**Work to complete**
Reproduce the data below with every "chart" switched to "graph" and everything else unchanged. Leave out the pictures.

**Material to process**

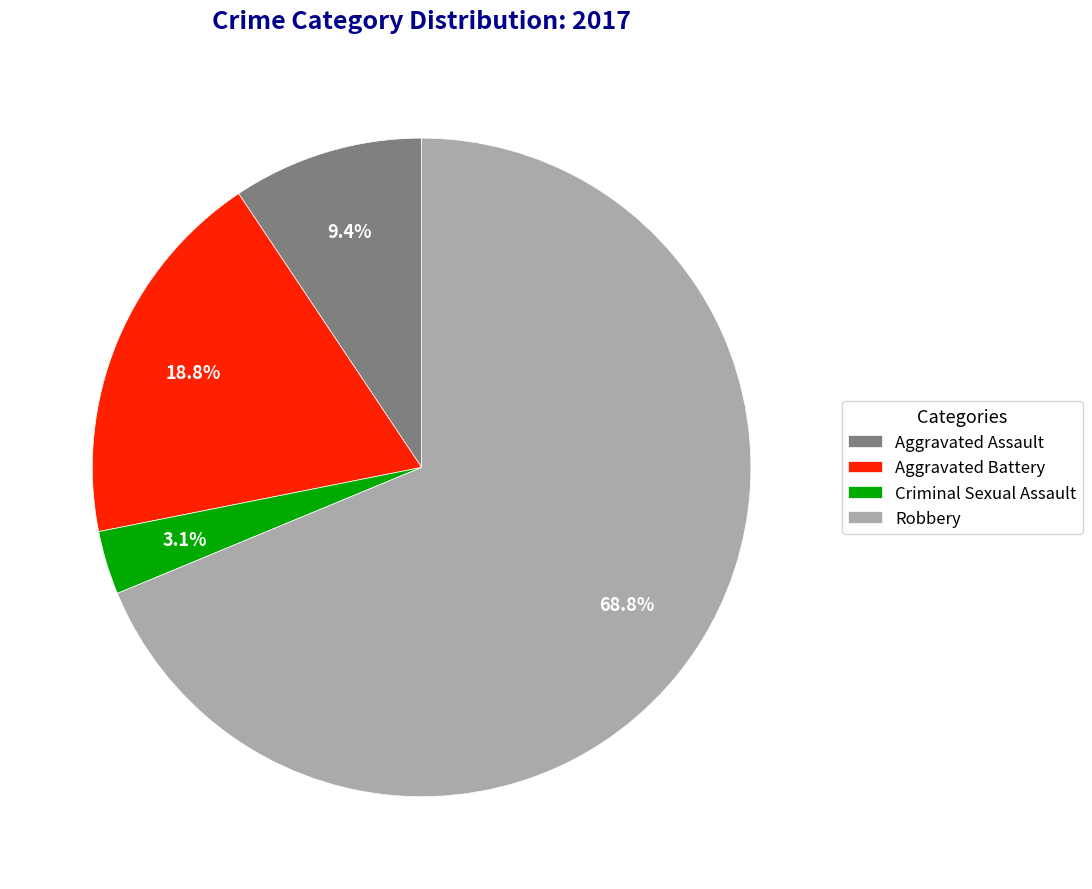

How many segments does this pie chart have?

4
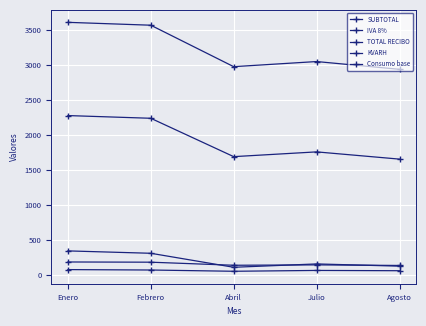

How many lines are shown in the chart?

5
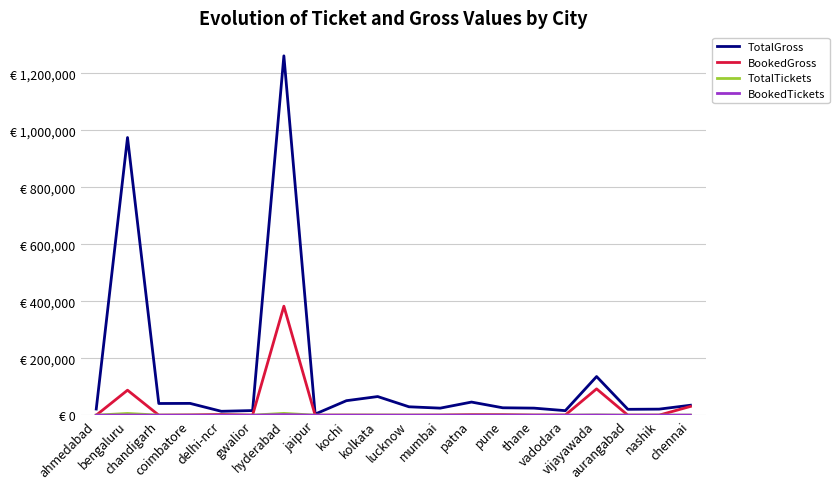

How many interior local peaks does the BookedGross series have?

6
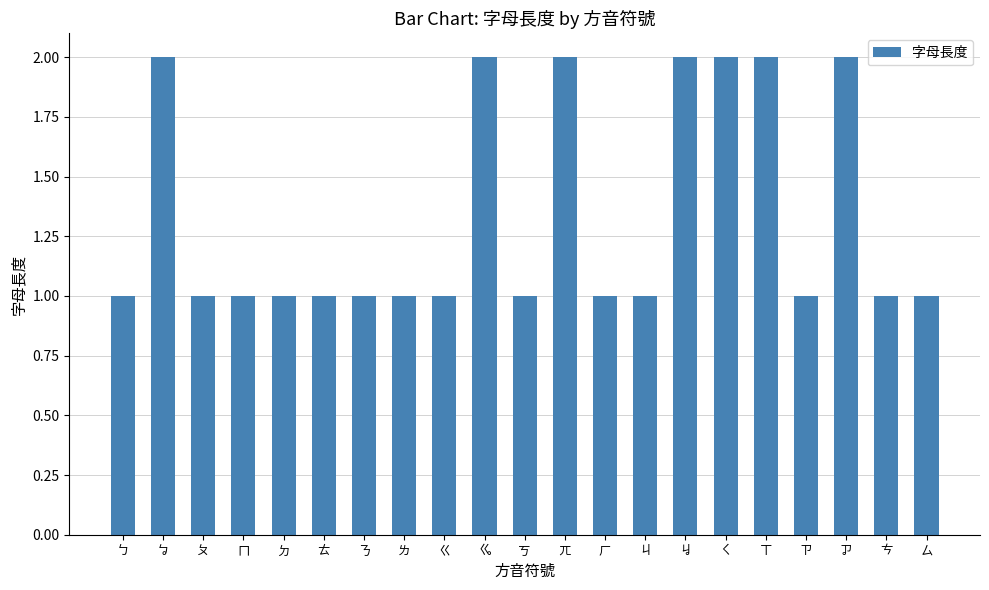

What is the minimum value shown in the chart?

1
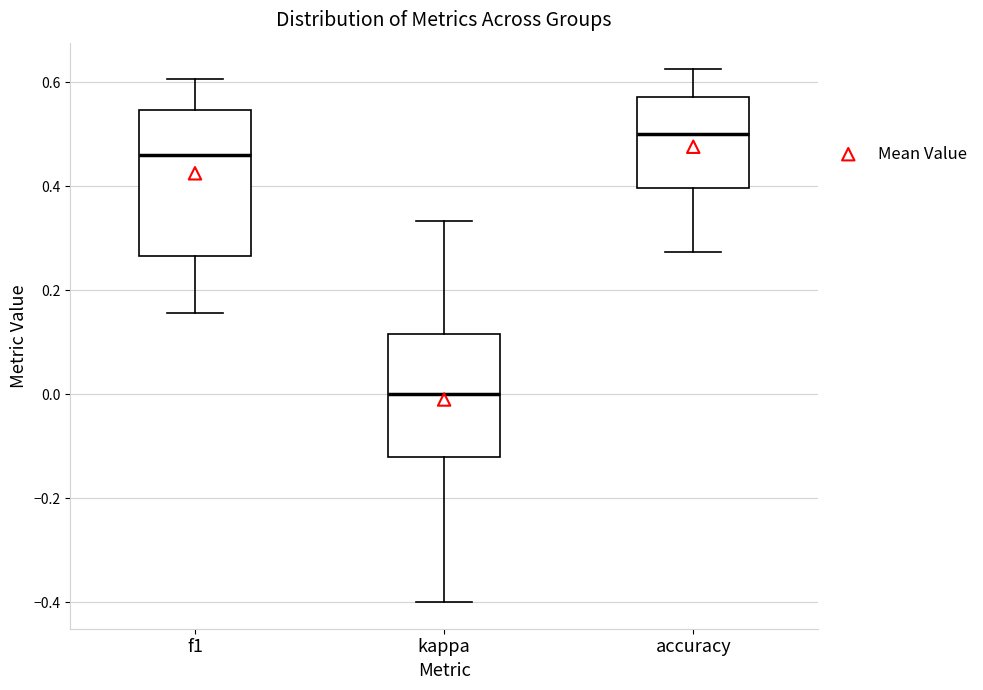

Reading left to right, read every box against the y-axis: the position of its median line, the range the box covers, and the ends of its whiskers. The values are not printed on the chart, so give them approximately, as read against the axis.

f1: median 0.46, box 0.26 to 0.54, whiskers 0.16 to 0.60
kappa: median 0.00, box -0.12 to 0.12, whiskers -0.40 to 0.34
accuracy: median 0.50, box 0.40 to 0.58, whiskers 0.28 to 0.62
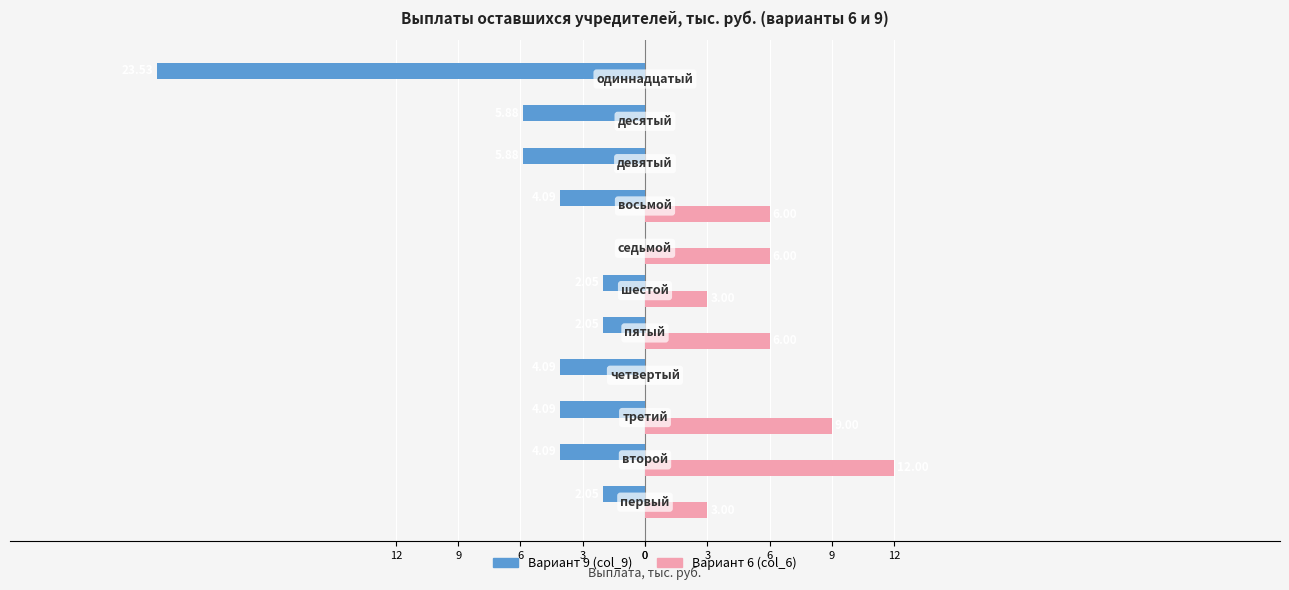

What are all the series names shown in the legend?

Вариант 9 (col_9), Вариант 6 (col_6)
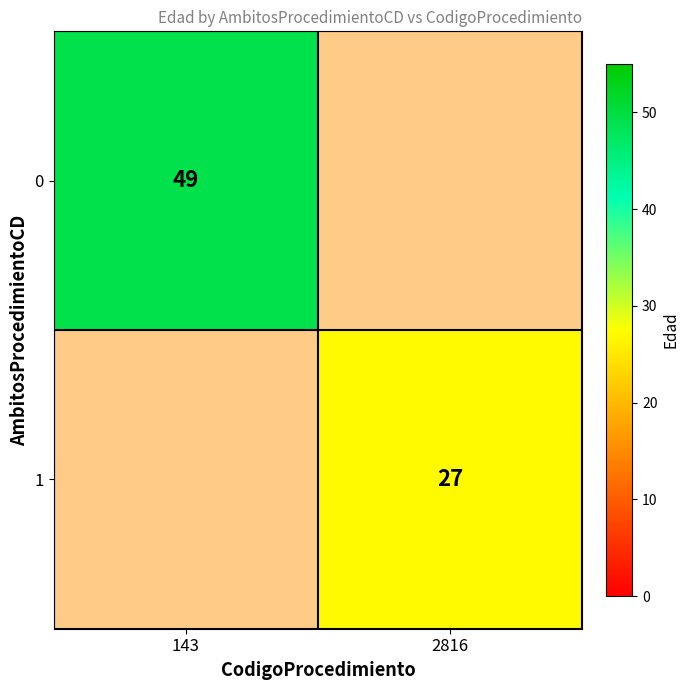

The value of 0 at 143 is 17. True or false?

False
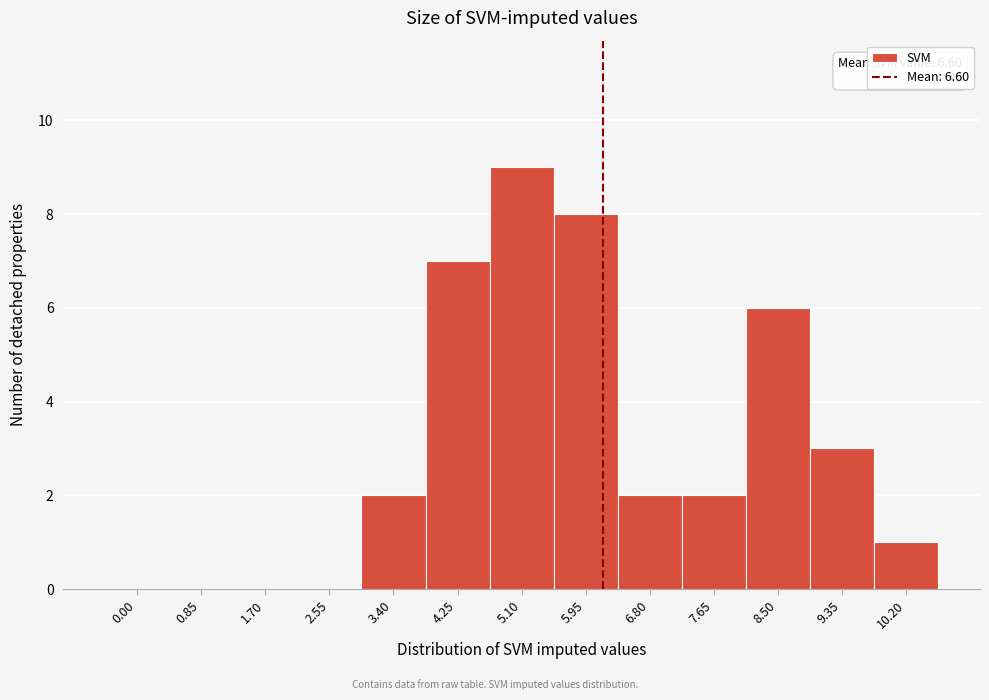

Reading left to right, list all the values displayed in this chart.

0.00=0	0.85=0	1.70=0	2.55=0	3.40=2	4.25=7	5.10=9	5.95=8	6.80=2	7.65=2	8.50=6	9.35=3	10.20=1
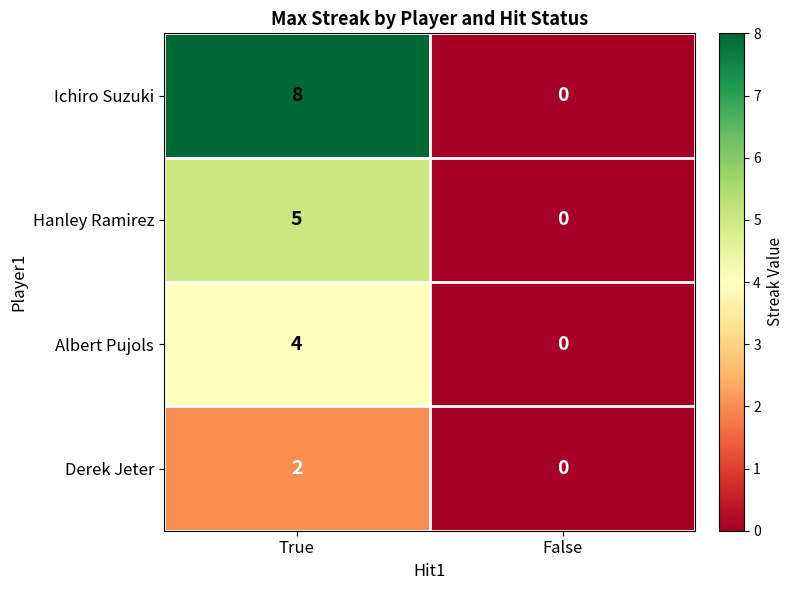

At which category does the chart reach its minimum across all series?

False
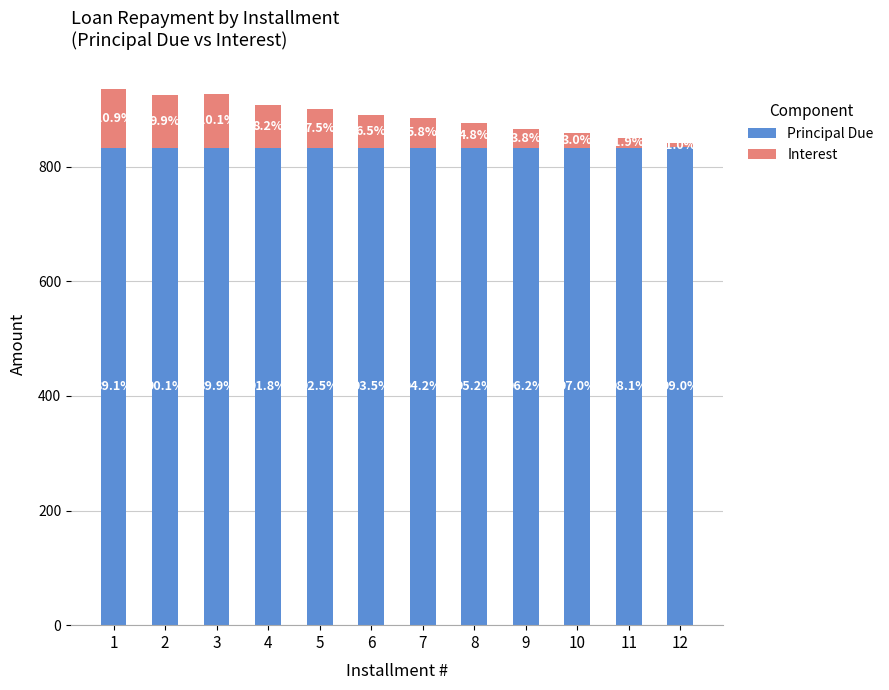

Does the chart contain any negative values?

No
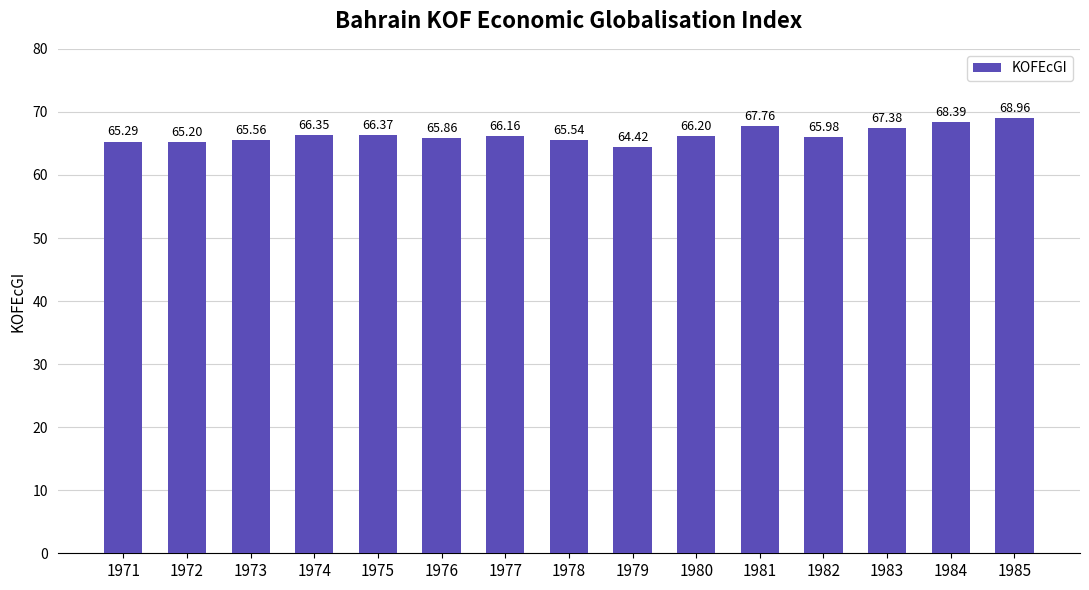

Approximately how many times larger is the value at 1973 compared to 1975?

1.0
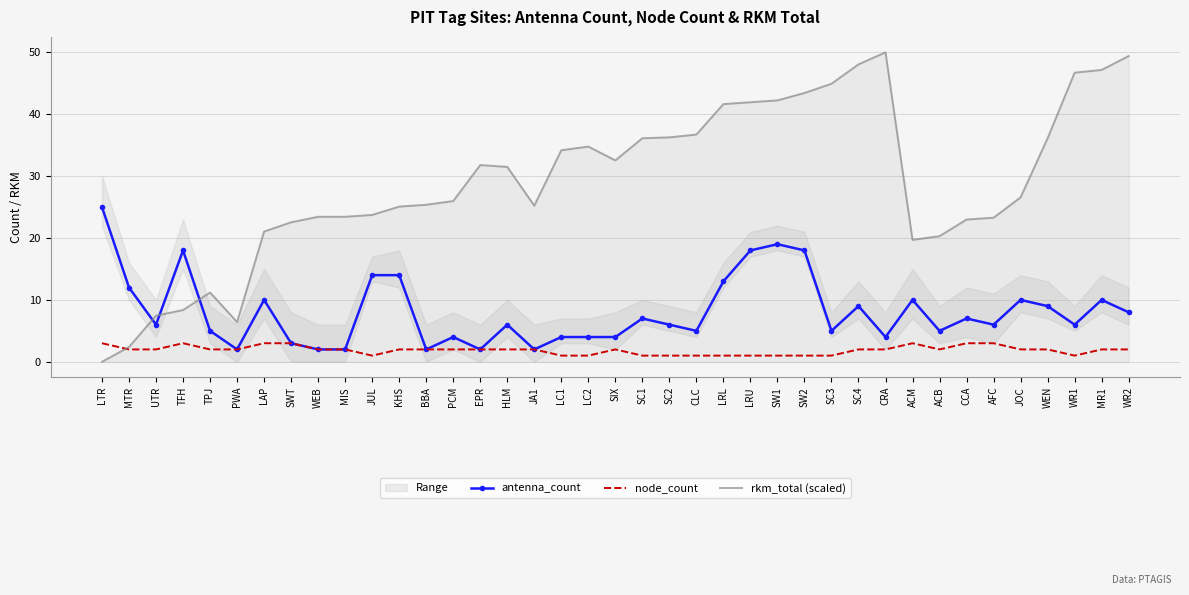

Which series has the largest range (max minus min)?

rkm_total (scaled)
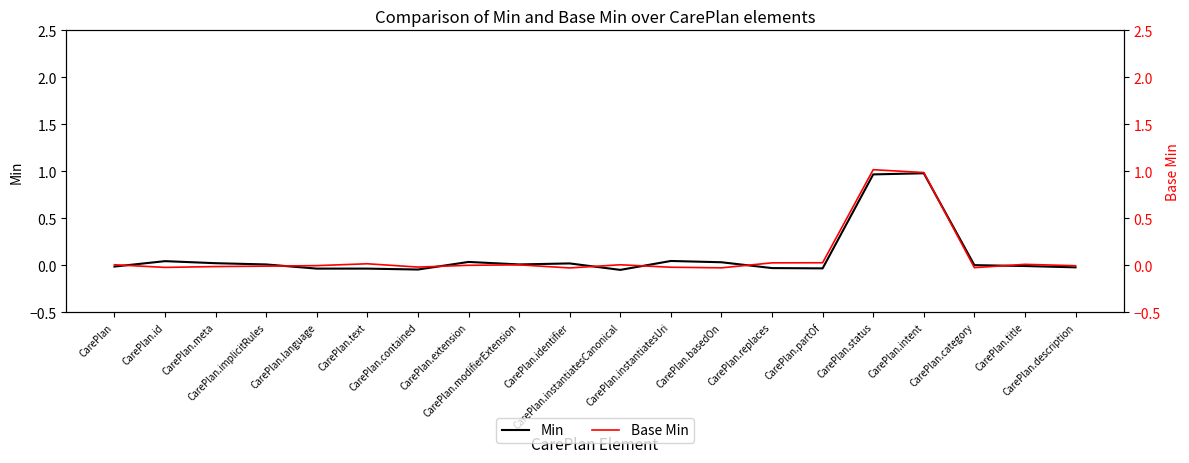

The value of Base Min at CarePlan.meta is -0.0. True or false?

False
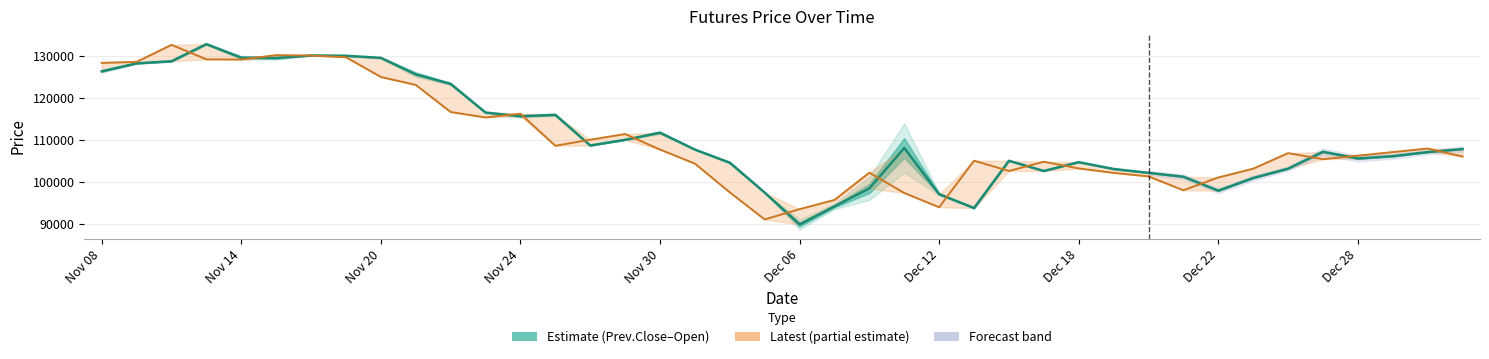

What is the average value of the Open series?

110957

**Task response**
How many segments does this pie graph have?

4

How many lines are shown in the graph?

5

How many interior local peaks does the BookedGross series have?

6

What is the minimum value shown in the graph?

1

Reading left to right, read every box against the y-axis: the position of its median line, the range the box covers, and the ends of its whiskers. The values are not printed on the graph, so give them approximately, as read against the axis.

f1: median 0.46, box 0.26 to 0.54, whiskers 0.16 to 0.60
kappa: median 0.00, box -0.12 to 0.12, whiskers -0.40 to 0.34
accuracy: median 0.50, box 0.40 to 0.58, whiskers 0.28 to 0.62

What are all the series names shown in the legend?

Вариант 9 (col_9), Вариант 6 (col_6)

The value of 0 at 143 is 17. True or false?

False

Reading left to right, list all the values displayed in this graph.

0.00=0	0.85=0	1.70=0	2.55=0	3.40=2	4.25=7	5.10=9	5.95=8	6.80=2	7.65=2	8.50=6	9.35=3	10.20=1

At which category does the graph reach its minimum across all series?

False

Does the graph contain any negative values?

No

Approximately how many times larger is the value at 1973 compared to 1975?

1.0

Which series has the largest range (max minus min)?

rkm_total (scaled)

The value of Base Min at CarePlan.meta is -0.0. True or false?

False

What is the average value of the Open series?

110957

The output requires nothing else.